To be sure, the Yankees scored fewer runs in 2008 than 2007 not only because they're team OBA and RISP, .369 and .290 respectively in 2007, fell to .342 and .262, respectively, in 2008 but because their opponents' pitching improved as well-- the opponents, in particular, in the AL EAST
THE AL B-EAST
In 2008, the Yankees scored 789 runs in total, 323 of those runs scored against the AL East opponents. In contrast, in 2007, the team scored 420 runs against the same four opponents, and 968 runs in total. I enumerate the break down by team below.
- Baltimore -- 107.................................Baltimore-- 91
- Boston -- 93.......................................Boston-- 93
- Tampa-- 133......................................Tampa-- 76
- Toronto-- 87......................................Toronto-- 65
- TOTAL= 420...................................TOTAL= 323
The 97 run decline accounts for approximately 50% of the difference between the Yankees total runs scored in 2007 and 2008. 968 (2007) - 789 (2008) = 179 total run differential. 97/179 = ~54%
In fact, 26% of the total decline in the Yankees RS total over the last year stems from the Yankees' performance against one team, the Rays (47/179).

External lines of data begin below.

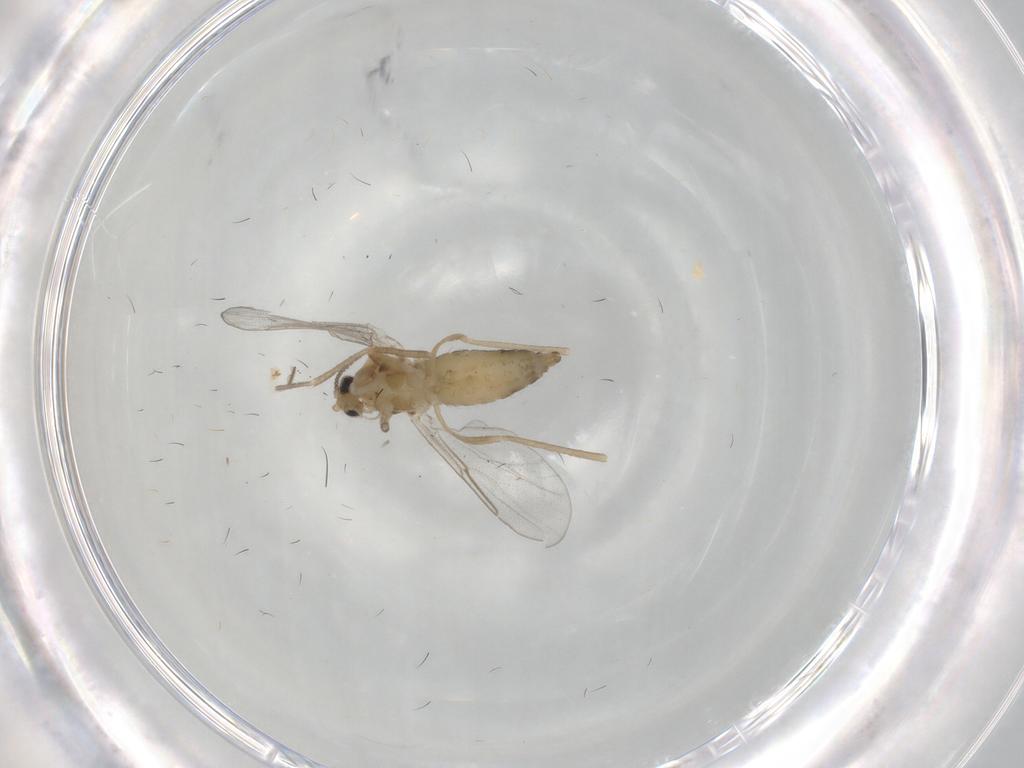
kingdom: Animalia
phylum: Arthropoda
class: Insecta
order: Diptera
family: Cecidomyiidae
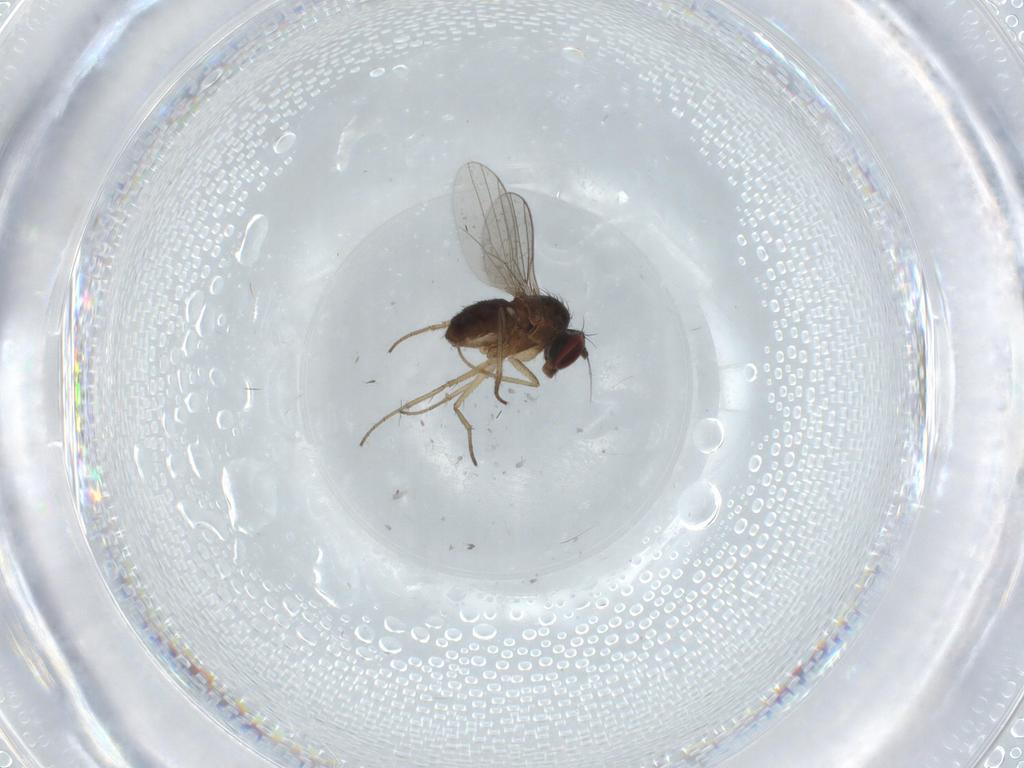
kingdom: Animalia
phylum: Arthropoda
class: Insecta
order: Diptera
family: Dolichopodidae
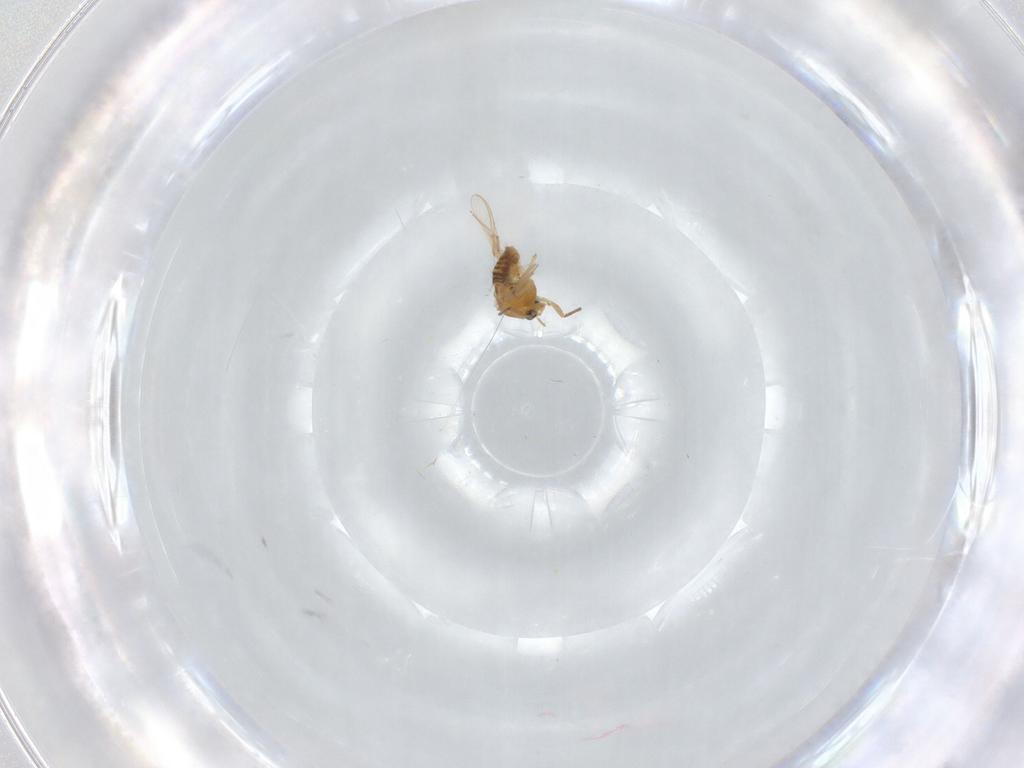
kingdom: Animalia
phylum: Arthropoda
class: Insecta
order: Diptera
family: Chironomidae
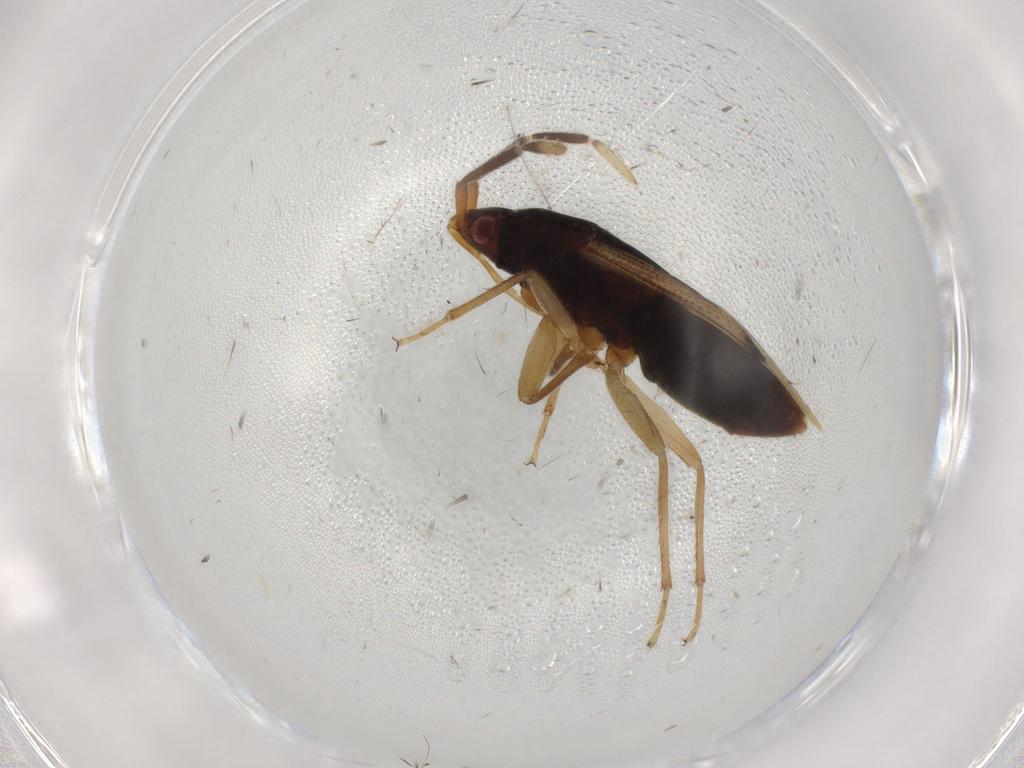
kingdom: Animalia
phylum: Arthropoda
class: Insecta
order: Hemiptera
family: Rhyparochromidae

Which is the result one should expect against a Rays pitching staff that dramatically improved from 14th in the AL (5.53 ERA) in 2007 to 2nd in the AL with (3.80 ERA) in 2008.
Add to this the improvement in the Blue Jays staff ERA from its 4.00 ERA in 2007 to its 3.51 ERA in 2008 and together, the Jays and the Rays, pitching staffs explain ~40% of the decline in the Yankees' run production from 2007 to 2008 [47 (rays) + 22 (jays) / 179 (run differential)].
The Orioles and Red Sox pitch staffs' performance, by contrast, varied little from their performances the previous year. The Orioles pitching staff practically duplicated its futility of 2007, a 5.17 ERA, by posting a 5.13 ERA in 2008. The Red Sox staff ERA, meanwhile, stayed about the same as well, declining from 3.87 to 4.01. (The Yankees' staff ERA, on the other hand, improved by about as much, from a 4.49 ERA in 2007 to a 4.30 ERA in 2008). And the Yankees RS totals against the Red Sox in 2007 and 2008 mirror each other, and the RS totals against the Orioles over the two years don't differ much either.
Further illustrating that the decline in Yankees' RS total owe far more to their opponents' improved pitching than their lineup's inadequacies, the Red Sox lineup's experience, in many ways, parallels the Yankees.
In 2008, the Red Sox scored 839 runs, 2nd in the AL. (In 2007, the Red Sox scored 867 runs, 3rd in the AL.) Yet they didn't fare much better this year against the Jays and Rays than the Yankees did. In 2007, the Red Sox scored 113 against Tampa; in 2008, 87. In 2007, the Red Sox scored 91 against the Jays, in 2008, 60.
Three of the top four rotations in the AL (1st Toronto, 2nd Tampa, and 4th Red Sox) are in the AL East. Collectively, the Yankees will play 33% of their games against them.
The first three starters of the Rays' likely 2009 rotation posted the following numbers: Kazmir (3.50 ERA), Shields (3.56 ERA), Garza (3.70 ERA) = 552 innings
The Red Sox: Matsusaka (2.90 ERA), Lester (3.21 ERA), Becket (4.03 ERA)= 552 innings
The Blue Jays: Halliday (2.78 ERA), Litsch (3.58 ERA), and if he stays, Burnett (4.07 ERA)[ if not McGowan (4.53 ERA), by June]= 643 IPs
The Yankees' likely rotation for 2009? If its Wang (4.00 ERA)(200 IP), Mussina and/or Pettitte (4.00 ERA)(200 IP) and if for the remaining 300 IPs they have to rely on Chamberlain (2.76 ERA)(65.1 IP) and Hughes (6.62 ERA)(34 IPs), then in 2009, our post-mortem may very well commence in August.